§ **Task requirements**
- 1) Reproduce the part of the case description starting at "An 85-year-old man" and ending at "consult was requested.".
- 2) Decide whether each statement below agrees with the case description, answering yes or no and quoting the words that settle it. (a) The patient came to the pain clinic with his wife and his daughter. (b) The 100 mcg/72 h fentanyl dosage led to the patient being hospitalized. (c) Once the dosage was lowered to 50 mcg/72 h, the patient stopped reporting pain.

§ **Page text**
▬▬▬

An 85-year-old man with advanced Alzheimer’s disease presented, along with his wife of 60 years and their daughter, for treatment recommendations to address “persistent reporting of pain” in his lower back. His primary care provider was concerned because the patient’s pain ratings had not changed despite numerous analgesic prescriptions. Most recently, he had been prescribed fentanyl that had been titrated to a dosage of 100 mcg/72 h and resulted in hospitalization because the patient became semicomatose. When the dosage was decreased to 50 mcg/72 h, his mental status returned to baseline and he continued to report pain so a pain clinic consult was requested.

▬▬▬

§ **Record excerpts**

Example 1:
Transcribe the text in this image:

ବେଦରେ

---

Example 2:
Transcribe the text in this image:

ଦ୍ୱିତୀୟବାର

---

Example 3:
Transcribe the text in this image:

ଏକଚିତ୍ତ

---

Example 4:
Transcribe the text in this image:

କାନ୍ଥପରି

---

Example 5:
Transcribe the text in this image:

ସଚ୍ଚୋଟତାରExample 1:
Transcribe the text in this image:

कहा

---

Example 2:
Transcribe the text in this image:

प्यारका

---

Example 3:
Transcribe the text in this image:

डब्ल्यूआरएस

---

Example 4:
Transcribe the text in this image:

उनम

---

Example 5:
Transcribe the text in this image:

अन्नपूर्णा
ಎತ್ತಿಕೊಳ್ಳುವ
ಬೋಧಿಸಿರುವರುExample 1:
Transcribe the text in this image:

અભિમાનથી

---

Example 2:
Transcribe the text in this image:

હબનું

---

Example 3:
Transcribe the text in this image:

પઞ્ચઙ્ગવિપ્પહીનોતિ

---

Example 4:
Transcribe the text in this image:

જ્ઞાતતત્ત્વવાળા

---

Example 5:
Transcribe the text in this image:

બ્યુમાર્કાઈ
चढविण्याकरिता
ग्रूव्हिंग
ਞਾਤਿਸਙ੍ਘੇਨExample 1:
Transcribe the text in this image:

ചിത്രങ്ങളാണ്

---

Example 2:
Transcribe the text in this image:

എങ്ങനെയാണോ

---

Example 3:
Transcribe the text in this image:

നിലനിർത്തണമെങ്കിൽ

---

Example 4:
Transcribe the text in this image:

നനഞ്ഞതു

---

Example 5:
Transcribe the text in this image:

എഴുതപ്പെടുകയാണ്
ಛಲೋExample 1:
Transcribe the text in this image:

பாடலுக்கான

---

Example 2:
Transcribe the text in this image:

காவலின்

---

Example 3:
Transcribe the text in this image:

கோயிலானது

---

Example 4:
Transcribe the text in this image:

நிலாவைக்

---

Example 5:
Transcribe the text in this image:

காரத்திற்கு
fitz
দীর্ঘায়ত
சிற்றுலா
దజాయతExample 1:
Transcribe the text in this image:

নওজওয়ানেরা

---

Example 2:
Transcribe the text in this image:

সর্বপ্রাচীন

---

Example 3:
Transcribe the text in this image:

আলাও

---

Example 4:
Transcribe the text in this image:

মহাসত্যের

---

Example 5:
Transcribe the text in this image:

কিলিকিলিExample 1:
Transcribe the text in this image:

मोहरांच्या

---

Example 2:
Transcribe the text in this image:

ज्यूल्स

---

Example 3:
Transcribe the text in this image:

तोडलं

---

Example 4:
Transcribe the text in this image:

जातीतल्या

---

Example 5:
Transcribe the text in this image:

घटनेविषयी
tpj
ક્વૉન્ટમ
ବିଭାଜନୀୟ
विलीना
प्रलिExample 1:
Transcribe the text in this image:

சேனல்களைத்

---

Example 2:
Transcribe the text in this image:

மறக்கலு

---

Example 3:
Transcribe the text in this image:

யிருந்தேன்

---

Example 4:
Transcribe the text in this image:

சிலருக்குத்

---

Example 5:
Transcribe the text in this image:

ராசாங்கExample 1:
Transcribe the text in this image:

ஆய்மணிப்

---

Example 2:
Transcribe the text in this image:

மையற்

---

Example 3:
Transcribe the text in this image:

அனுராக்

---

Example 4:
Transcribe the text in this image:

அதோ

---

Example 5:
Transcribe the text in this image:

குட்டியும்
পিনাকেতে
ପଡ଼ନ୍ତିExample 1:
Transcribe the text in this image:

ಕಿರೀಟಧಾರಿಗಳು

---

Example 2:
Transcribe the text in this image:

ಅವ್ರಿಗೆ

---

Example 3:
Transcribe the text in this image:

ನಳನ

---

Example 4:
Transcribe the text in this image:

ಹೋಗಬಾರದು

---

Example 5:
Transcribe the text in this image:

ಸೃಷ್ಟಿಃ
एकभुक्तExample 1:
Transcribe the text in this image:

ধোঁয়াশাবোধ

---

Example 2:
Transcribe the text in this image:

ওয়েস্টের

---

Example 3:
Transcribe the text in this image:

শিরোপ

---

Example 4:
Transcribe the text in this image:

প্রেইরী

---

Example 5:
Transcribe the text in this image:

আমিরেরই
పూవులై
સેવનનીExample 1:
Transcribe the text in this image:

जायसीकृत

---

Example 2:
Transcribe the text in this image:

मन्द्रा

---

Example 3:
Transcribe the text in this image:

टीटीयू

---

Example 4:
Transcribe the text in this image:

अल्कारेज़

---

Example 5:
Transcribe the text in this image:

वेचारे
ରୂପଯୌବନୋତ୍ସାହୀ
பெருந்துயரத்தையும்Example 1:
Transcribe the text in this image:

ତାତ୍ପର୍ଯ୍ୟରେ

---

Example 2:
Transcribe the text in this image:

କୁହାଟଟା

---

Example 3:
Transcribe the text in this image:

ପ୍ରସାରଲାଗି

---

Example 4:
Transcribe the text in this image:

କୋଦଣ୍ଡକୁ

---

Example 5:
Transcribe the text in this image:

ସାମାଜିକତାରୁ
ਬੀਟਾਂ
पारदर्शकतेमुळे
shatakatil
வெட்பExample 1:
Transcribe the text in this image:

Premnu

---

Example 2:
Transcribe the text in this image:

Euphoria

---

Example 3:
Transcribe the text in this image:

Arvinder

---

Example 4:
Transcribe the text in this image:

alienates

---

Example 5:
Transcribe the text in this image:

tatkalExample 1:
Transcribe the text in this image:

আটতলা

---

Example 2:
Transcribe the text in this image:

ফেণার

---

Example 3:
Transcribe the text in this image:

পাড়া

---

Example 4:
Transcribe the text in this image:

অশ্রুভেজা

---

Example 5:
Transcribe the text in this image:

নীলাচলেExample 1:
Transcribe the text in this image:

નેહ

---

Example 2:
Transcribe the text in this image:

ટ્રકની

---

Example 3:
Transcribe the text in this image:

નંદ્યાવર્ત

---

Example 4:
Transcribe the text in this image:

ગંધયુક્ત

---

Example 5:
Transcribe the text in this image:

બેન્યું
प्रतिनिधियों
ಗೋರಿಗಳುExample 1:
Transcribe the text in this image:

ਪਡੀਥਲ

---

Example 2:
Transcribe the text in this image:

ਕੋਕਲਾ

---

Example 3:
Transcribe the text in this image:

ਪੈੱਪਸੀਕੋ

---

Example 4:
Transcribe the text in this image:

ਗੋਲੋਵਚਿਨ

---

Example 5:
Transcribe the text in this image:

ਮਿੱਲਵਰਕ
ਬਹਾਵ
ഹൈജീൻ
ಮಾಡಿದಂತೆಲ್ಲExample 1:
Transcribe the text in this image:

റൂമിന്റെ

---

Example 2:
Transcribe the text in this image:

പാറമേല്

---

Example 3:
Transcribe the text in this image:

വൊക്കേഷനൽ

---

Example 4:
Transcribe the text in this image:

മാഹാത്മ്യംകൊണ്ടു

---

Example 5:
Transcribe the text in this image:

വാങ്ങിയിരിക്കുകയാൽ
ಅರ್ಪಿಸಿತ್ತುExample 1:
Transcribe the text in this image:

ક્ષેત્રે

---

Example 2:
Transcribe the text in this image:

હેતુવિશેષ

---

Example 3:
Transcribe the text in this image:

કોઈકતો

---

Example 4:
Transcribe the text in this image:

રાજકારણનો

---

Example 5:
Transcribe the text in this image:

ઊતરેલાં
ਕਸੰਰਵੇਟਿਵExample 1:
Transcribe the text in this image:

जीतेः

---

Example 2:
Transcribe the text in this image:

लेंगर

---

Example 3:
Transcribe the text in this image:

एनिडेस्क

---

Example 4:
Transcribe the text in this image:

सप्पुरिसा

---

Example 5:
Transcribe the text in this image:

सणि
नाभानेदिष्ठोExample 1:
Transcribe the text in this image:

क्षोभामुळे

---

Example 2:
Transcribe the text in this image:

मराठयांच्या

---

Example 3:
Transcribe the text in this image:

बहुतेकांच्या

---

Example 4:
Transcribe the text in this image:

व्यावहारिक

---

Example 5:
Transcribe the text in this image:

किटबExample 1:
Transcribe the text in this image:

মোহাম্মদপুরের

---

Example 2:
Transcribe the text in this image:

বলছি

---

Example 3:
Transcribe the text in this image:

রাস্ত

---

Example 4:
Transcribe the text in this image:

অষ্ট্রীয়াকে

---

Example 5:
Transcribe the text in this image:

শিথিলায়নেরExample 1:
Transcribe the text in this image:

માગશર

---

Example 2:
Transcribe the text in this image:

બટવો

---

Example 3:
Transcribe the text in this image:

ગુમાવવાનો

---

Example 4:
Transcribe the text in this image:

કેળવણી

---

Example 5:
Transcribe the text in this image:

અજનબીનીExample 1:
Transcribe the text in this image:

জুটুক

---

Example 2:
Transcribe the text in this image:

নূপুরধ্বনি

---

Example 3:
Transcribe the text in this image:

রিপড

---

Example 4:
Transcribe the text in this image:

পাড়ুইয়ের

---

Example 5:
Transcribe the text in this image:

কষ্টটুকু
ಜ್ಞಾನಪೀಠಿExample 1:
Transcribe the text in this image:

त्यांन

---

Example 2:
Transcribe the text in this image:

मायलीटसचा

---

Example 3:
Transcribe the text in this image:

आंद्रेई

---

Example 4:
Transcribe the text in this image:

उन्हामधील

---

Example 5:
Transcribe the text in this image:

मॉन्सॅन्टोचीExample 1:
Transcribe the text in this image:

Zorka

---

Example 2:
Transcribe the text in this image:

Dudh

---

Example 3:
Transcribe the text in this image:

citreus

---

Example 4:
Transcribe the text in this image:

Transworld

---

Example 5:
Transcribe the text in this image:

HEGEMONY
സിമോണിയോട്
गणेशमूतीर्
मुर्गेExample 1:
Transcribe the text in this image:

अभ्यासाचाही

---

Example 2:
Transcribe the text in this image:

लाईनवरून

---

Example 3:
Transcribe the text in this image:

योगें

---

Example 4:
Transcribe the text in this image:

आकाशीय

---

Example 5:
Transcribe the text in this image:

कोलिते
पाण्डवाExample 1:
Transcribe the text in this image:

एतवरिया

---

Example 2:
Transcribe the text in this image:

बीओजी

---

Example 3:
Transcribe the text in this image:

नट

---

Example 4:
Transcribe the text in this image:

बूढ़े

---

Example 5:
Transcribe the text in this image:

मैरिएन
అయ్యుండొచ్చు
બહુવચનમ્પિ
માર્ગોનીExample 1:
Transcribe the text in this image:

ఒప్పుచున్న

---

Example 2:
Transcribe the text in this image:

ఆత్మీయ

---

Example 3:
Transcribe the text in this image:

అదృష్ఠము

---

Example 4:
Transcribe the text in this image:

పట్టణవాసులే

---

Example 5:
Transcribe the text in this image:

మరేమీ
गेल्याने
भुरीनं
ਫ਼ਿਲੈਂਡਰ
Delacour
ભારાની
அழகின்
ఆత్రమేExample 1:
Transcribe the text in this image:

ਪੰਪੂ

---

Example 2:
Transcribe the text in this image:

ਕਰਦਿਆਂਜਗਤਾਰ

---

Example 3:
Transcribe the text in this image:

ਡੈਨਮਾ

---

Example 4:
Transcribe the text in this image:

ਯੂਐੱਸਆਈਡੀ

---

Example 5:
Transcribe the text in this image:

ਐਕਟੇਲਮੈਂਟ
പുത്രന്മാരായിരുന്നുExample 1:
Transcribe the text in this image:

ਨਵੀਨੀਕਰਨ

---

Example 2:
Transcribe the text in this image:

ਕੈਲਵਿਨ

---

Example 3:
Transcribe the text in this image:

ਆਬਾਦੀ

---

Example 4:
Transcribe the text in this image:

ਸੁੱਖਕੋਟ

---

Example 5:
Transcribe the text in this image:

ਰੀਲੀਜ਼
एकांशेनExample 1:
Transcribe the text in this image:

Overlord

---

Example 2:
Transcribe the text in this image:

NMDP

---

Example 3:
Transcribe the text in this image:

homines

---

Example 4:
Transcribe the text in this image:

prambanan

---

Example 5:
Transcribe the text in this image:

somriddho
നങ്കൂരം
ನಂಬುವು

▬▬▬

§ **Task responses**
- 1)
An 85-year-old man with advanced Alzheimer’s disease presented, along with his wife of 60 years and their daughter, for treatment recommendations to address “persistent reporting of pain” in his lower back. His primary care provider was concerned because the patient’s pain ratings had not changed despite numerous analgesic prescriptions. Most recently, he had been prescribed fentanyl that had been titrated to a dosage of 100 mcg/72 h and resulted in hospitalization because the patient became semicomatose. When the dosage was decreased to 50 mcg/72 h, his mental status returned to baseline and he continued to report pain so a pain clinic consult was requested.

- 2)
(a) Yes: "along with his wife of 60 years and their daughter"
(b) Yes: "titrated to a dosage of 100 mcg/72 h and resulted in hospitalization"
(c) No: "he continued to report pain"